Samstag, 11. April 2015

Hedef, bilim, etik ve politika üzerine

İlk bakışta bu dört şey birbirine alakasız ve tesadüfen dizilmiş kelime yığını gibi gelebilir. Doğrudur da. Ama çoğu zamanki olduğu gibi ilk akla gelen şey doğru olmayabilir. Bu nedenle bu dört kelimenin birbiri ile olan yakınlığını aktarmak istiyorum. O kelimeler birbiri ile o kadar bağlantılı ki ve hatta hergün otomatikman yaptığımızı da görünce çok şaşıracaksınız.

Hedef gelecek ile ilgilidir. Hedef ne yapmalıyım? sorusuna yanıt verir. O geleceğe atıfta bulunur, yanlız bu atıfın gerçekleşebilir olması garantili değildir. Hedef sadece gidilecek yolu veya istikameti belirler. Henüz hiç birşey denenmemiştir.

İşte bu konumda bilim araya girer. O şimdiye kadar denenmiş olan şeylerle gelecekte düşünülen hedefin olumlu sonuç verip veremeyeceğini söyler. Yani o "ne yapabilirim?" sorusunu yanıtlar. Mesela iki uçurum arasına siz bir köprü kurmak istiyorsunuz. Neyi ve hangi malzemeleri kullanmanız gerektiğini bilim söyler. Her ne kadar harç karan bir işçi bilimsel yöntem kullandığının farkında olmasa bile o betonu karmak için kullandığı kum, çimento, şu ve diğer katkı maddeleri bilimsel yöntemlerle tespit edilmiş ve köprünün üstünden geçen ağırlığı taşır derecede tasarlanmıştır. Eğer hesaplar sonucunda var olan malzeme ile köprü üzerinden geçmesi beklenen yükün taşınamıyor olması yapilabilirlik konusunda son noktayı vuracaktır.
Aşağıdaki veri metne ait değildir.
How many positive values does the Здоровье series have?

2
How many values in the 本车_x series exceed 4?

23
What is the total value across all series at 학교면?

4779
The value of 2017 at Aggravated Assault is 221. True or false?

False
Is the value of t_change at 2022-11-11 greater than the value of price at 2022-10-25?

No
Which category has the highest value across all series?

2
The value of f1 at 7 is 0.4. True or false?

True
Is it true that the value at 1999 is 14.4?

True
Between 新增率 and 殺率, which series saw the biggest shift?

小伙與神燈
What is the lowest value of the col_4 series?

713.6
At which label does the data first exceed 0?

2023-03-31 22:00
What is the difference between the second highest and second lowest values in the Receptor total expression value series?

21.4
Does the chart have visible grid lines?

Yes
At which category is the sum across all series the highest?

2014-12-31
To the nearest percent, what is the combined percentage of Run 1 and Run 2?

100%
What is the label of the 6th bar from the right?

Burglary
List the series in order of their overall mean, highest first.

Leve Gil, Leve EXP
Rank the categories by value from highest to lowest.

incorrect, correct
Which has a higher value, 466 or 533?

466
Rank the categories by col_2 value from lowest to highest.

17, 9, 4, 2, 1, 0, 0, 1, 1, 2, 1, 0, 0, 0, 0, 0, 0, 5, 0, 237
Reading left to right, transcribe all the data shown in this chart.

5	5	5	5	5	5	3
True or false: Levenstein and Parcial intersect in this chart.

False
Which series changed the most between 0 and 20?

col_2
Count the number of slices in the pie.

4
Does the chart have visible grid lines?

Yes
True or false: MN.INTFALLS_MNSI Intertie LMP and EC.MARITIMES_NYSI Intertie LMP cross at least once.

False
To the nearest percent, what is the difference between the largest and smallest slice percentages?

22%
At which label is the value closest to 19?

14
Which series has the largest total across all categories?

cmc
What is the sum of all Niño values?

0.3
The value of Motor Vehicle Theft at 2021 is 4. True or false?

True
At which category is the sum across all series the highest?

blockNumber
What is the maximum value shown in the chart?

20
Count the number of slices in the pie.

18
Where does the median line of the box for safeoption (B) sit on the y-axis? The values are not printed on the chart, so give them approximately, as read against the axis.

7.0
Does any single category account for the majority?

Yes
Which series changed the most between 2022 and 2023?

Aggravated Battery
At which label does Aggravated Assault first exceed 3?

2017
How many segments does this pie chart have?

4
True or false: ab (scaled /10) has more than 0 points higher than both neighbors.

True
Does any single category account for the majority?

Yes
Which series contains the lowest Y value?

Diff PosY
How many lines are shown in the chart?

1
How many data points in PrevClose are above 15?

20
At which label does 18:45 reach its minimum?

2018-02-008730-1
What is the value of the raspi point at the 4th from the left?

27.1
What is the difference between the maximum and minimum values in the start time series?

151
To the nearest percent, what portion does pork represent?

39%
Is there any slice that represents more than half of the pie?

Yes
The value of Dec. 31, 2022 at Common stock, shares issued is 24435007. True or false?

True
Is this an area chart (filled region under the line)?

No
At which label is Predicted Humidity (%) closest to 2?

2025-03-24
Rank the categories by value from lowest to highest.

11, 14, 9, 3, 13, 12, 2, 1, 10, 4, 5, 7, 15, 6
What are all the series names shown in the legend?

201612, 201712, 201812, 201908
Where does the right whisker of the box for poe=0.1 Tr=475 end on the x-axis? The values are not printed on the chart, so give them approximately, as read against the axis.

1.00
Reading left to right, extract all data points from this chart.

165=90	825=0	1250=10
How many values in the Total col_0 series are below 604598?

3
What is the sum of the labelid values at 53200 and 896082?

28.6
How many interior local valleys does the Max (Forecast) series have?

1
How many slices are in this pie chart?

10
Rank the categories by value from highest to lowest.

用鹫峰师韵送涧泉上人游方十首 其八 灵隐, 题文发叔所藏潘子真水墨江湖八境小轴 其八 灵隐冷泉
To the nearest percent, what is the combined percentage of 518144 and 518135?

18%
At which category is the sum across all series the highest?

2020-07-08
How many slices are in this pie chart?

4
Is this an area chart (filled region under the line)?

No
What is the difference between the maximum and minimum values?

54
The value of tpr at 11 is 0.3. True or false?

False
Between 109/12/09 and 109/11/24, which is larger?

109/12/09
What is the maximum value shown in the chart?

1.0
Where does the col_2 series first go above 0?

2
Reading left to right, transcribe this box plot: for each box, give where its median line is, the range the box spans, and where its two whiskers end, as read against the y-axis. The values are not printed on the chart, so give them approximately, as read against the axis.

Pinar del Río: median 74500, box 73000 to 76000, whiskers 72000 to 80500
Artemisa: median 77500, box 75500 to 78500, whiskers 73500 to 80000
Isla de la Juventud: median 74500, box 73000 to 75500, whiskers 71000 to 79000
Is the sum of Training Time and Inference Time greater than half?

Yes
Şimdi hedefi belirledik, yapılabilir olduğunu da hesapladık, başka bir sorun daha ortaya çıkıyor. Etik bu konuda şöyle bir yaklaşımda bulunuyor? Yapmak istediğim herşeyi yapmak zorunda mıyım? Yani ne pahasına olursa olsun, uçurumun bir köprü ile birleştirmesi mümkün olsun, etiksel yaklaşımda sorulması gereken soru köprünün doğayı ve içinde yaşayan canlıların da yok edilmesinin göze alınıp  alınmaması hakkına sahip olup olmadığıma yanıt getirmesidir. Doğayı katletmek sadece oradaki yaşayan canlıları ilgilendirmiyor, aynı zamanda kendi yaşam alanını kısıtladığı gibi gelecek nesilin hayatını da hipoteklemiş oluyor. Bu sorumluluğun farkında olup, yapılabilir olanı "yapmalı mıyım?" sorusu yanıtlanması gerekiyor.

Yukardaki sorunlar hallolduğu zamandan tibaren iş icraata geçmiştir ve o köprünün "nasıl yapılacağı" konusunda organizasyon gerçekleşmesi gerekir. Maddi sorunların giderilmesi, yapacak firmaların bulunması, çevreye dikkat edilmesi gibi sorunların organize edilmiş olması ile politika ilgilenir. Politika eylemin gerçekleşmesi ile ilgilenir.